Foley had a greater impact with Worcestershire as an administrator. He was elected co-secretary in 1885, holding that post until 1887, before becoming honorary secretary in 1892. He was influential in the creation of the Minor Counties Championship in 1895, with Worcestershire sharing the inaugural Minor Counties Championship with Norfolk and Durham. Under Foley's guidance, he transformed the county from a team of amateurs which played mostly one-day matches, to a team composed mainly of professionals playing 3-day matches. The county went on to win the competition in 1896, 1897 and 1898, prompting Worcestershire to apply for first-class status, which they gained in 1899 and were admitted to the County Championship. Foley was also the main proponent for Worcestershire's move from their Boughton Park home ground to New Road in 1896 when he acquired a lease on a field from the Dean and Chapter of Worcester Cathedral, with Foley paying for the construction of the pavilion at New Road. He remained the honorary secretary of Worcestershire until 1908.

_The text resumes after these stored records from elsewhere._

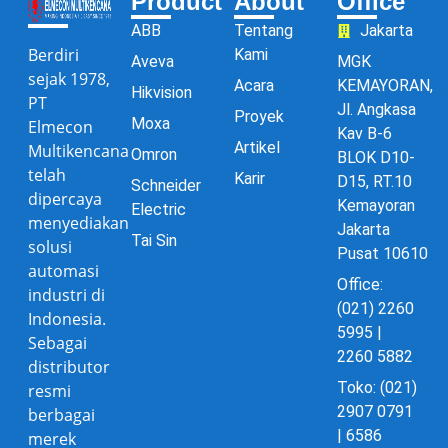
Product
About
Office
ABB
Tentang
Jakarta
Berdiri
Kami
Aveva
MGK
sejak 1978,
Acara
KEMAYORAN,
Hikvision
PT
Jl. Angkasa
Proyek
Moxa
Elmecon
Kav B-6
Artikel
Multikencana
Omron
BLOK D10-
telah
Karir
D15, RT.10
Schneider
dipercaya
Kemayoran
Electric
menyediakan
Jakarta
Tai Sin
solusi
Pusat 10610
automasi
Office:
industri di
(021) 2260
Indonesia.
5995 |
Sebagai
2260 5882
distributor
Toko: (021)
resmi
2907 0791
berbagai
| 6586
merek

Outside of cricket, Foley also served as a justice of the peace. He lived near Stourbridge at the Prestwood Estate, where he employed Harry Foster. Following the death of Lady Emily Foley he inherited Stoke Edith House. He served as the High Sheriff of Herefordshire in 1906. In 1926, he donated 136 rare books in 242 volumes from the Stoke Edith House to Hereford Cathedral's library. However, the following year Stoke Edith House was destroyed by fire. Foley died suddenly at Pimlico in January 1928. His son Henry, and cousin Cyril Foley both played first-class cricket. Foley's Cafe at New Road, which opened in 2017, is named in honour of Foley.